At any time in an app script, you can access the Record that is being created or updated (the Record on which the script is running) by using a built-in map variable called currentValues. On updates specifically, you can also access a map called previousValues. This means that, if someone were to try to update an existing Record like the locdoc mapped above to put in a silly fake address, the person writing the app script could access the original address from before the Record was updated by typing:
previousValues['Company Name'];
Understanding TrackVia's Prewritten Shortcuts
Once you have the data you want to work with assigned to a variable, you can make changes to it using pre-written chunks of code by TrackVia called functions. A function just means a set of instructions that were written in a programming language and then assigned to a variable, which you can use to run them on your data. For example, a very common function you'll see in the app scripts is "loadRecord()". If you see something like this...
Map taskName = loadRecord("Site Visit Tasks", "Task Name", "Trip Charge") as Map;...you can reference where the TrackVia docs (linked above, and again here) define the function "loadRecord()" to see that in order to return the Record you need, the function must to be given a Table, Field, and Value to point it to the correct Record you want it to load. In this case, it looks into the Site Visit Tasks Table for a Record with the value "Trip Charge" in the Field called "Task Name", and it loads that Record into the variable taskName. From this point forward, whenever you see taskName in the code, you know that it's referring to this specific existing Record. If you then needed to access the value that that Record has in its "Estimated Completion Time (Minutes)" Field, you could bring that into your code by typing:
taskName['Estimated Completion Time (Minutes)'];App Scripts That Only Run In Certain Conditions
It is also important to understand conditionals, commonly referred to as if statements or if/else statements. For Groovy's specific if/else syntax, check out their docs here.

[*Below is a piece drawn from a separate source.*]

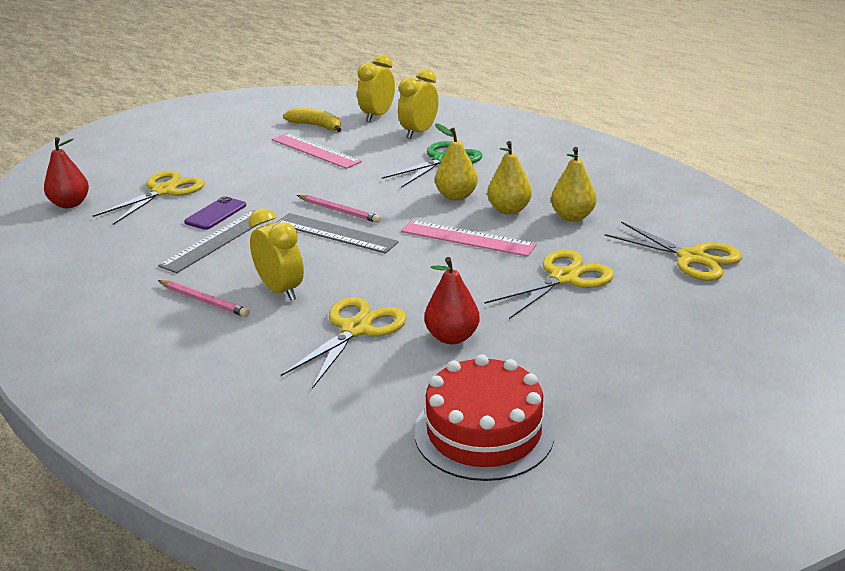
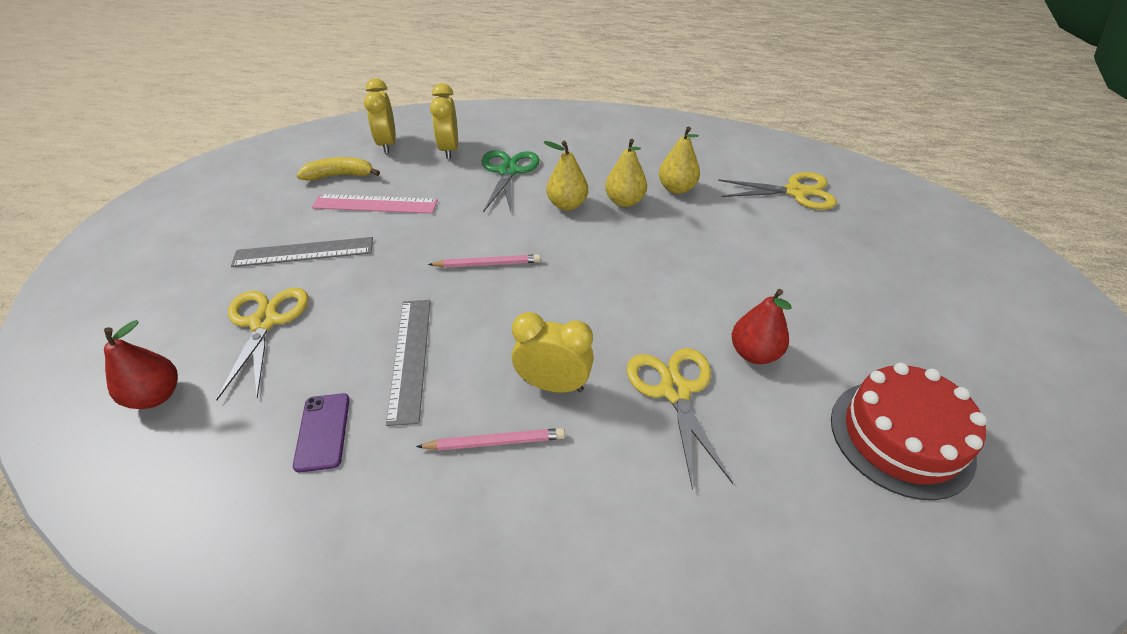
camera: 40 degrees left, 15 degrees up
purple phone [184,196,246,230] -> purple phone moved to [293,393,350,473]
grey ruler [275,213,399,253] -> grey ruler moved to [231,237,373,267]
pink ruler [401,220,537,257] -> none
yellow scissors [485,250,614,319] -> none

The main thing an app script will want to tell TrackVia is to do something to the data if it meets a certain condition. For example, the code in the screenshot of the Site Visit Table above:

When the computer reads these lines, it reads, "If there is currently nothing in the Field called "Link to Location/Facility", I should throw an error at the user that says "You must select a Location", and "If there is currently nothing in the Field called Link to Customers, I should throw the user an error that says "You must select a Customer". For Groovy, if/else syntax is written:
if(something that might be true) {
things to do if that something is true;
} else{
things to do if that something isn't true;
};And since the conditional scripts in the screenshot above are written on the "Before Insert" tab, you can surmise that a new Record can't be added to the Site Visit table if its "Link to Location/Facility" or "Link to Customers" Fields are empty.
Parsing an app script that isn't familiar to you may take a bit of time, but it is essential to understand how information that is put into a TrackVia Table is handled, and, in many cases, to understand how different Tables may be working together "behind the scenes" when there isn't an obvious "Link To ___ Table" Field present. Just remember to be patient, to keep the docs handy, and to word your Google searches carefully when you come across something unfamiliar!
*Groovy is the name of the coding language TrackVia knows how to read, not an adjective describing how I or anyone on earth feels about this ancient Java-based language.